My main argument was, that in this formula M = A x N x (d x rho), at no point, the ratio of our target molecules (CO2) to any other species appears. It is not because you ADD another, neutral, species to the mixture, that the number of interactions diminishes - which was the principal argument in the first page.
Now, in the second argument, of course, if A x d x rho is a very big number (say, 2000 or so), then the number of interactions M ~ N. Indeed, exp(-2000) is a very small number, negligible in comparison to 1. If now, we double the density of CO2, we would obtain A x d x rho = 4000, and we STILL have M ~ N.
However, things are in reality more complicated. We don't have a monochromatic beam, and there are other interactions. The cross section is a function of the photon energy, in the reference frame of the target molecule. If these molecules move around, then in their reference system, the incoming photon has a bit more or less energy, and hence the cross section is different: this is what one calls "doppler broadening". There are many other small effects. Once you want to take all this into account, you need to write a computer simulation (such as MODTRANS). I would like, myself, to see a more detailed explanation of which effects are dominant, and what does what. It can seriously alter the balance of the radiation.
I've written (small) transport codes myself, in the nuclear domain. I can assure you that the results are sometimes surprising. That said, as long as you take into account all relevant interactions, and if you have accurate enough tables of cross sections (and if you don't make any silly bugs), then there is not much doubt about the result of such a computer calculation: the theory of radiation transport is rather well-understood.

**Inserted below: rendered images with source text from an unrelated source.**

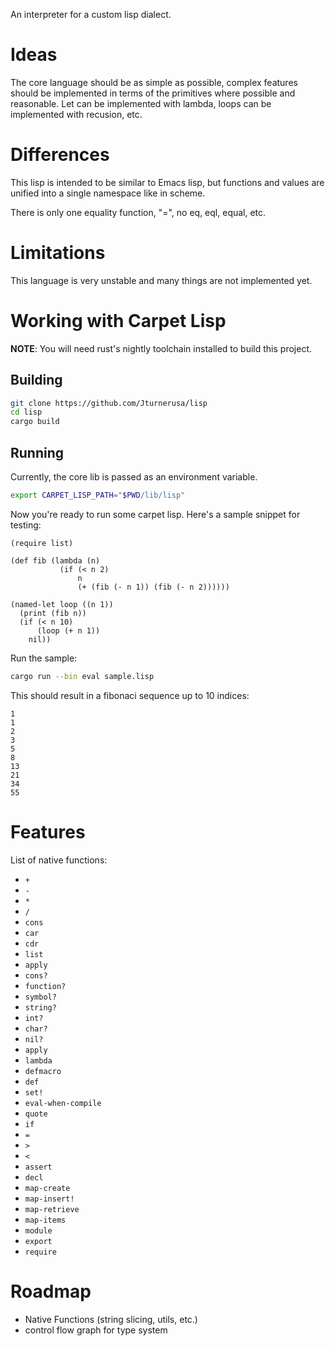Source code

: An interpreter for a custom lisp dialect.

* Ideas
The core language should be as simple as possible, complex features should be implemented in terms
of the primitives where possible and reasonable. Let can be implemented with lambda, loops
can be implemented with recusion, etc.

* Differences
This lisp is intended to be similar to Emacs lisp, but functions and values are unified into a single
namespace like in scheme.

There is only one equality function, "=", no eq, eql, equal, etc.

* Limitations
This language is very unstable and many things are not implemented yet.


* Working with Carpet Lisp

*NOTE*: You will need rust's nightly toolchain installed to build this project.

** Building
#+begin_src bash
git clone https://github.com/Jturnerusa/lisp
cd lisp
cargo build
#+end_src

** Running

Currently, the core lib is passed as an environment variable.
#+begin_src bash
export CARPET_LISP_PATH="$PWD/lib/lisp"
#+end_src

Now you're ready to run some carpet lisp. Here's a sample snippet for testing:
#+begin_example
(require list)

(def fib (lambda (n)
           (if (< n 2)
               n
               (+ (fib (- n 1)) (fib (- n 2))))))

(named-let loop ((n 1))
  (print (fib n))
  (if (< n 10)
      (loop (+ n 1))
    nil))
#+end_example

Run the sample:
#+begin_src bash
cargo run --bin eval sample.lisp
#+end_src

This should result in a fibonaci sequence up to 10 indices:
#+begin_example
1
1
2
3
5
8
13
21
34
55
#+end_example

* Features

List of native functions:
- =+=
- =-=
- =*=
- =/=
- =cons=
- =car=
- =cdr=
- =list=
- =apply=
- =cons?=
- =function?=
- =symbol?=
- =string?=
- =int?=
- =char?=
- =nil?=
- =apply=
- =lambda=
- =defmacro=
- =def=
- =set!=
- =eval-when-compile=
- =quote=
- =if=
- ===
- =>=
- =<=
- =assert=
- =decl=
- =map-create=
- =map-insert!=
- =map-retrieve=
- =map-items=
- =module=
- =export=
- =require=

* Roadmap
- Native Functions (string slicing, utils, etc.)
- control flow graph for type system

You can compare it a bit to finite-element calculations in mechanical structures.
NOTE:
sometimes one defines cross section in a different (but equivalent) way:
M = A x N x d x rho
Let us consider the geometrical section of the incoming beam to be S (surface), and let us assume that the beam is homogeneous across this section.
Let's multiply by 1: S / S:
M = A x N x d x rho x S / S
Now, d x rho x S is rho x V is the number of target particles in all exposed to the beam.
M = A x (N/S) x (d x rho x S)
N/S is the number of incident particles in the beam per unit of time and per unit of surface: it is the flux density of the beam.
So we have:
M = A x (incoming beam flux density) x (total number of exposed target particles).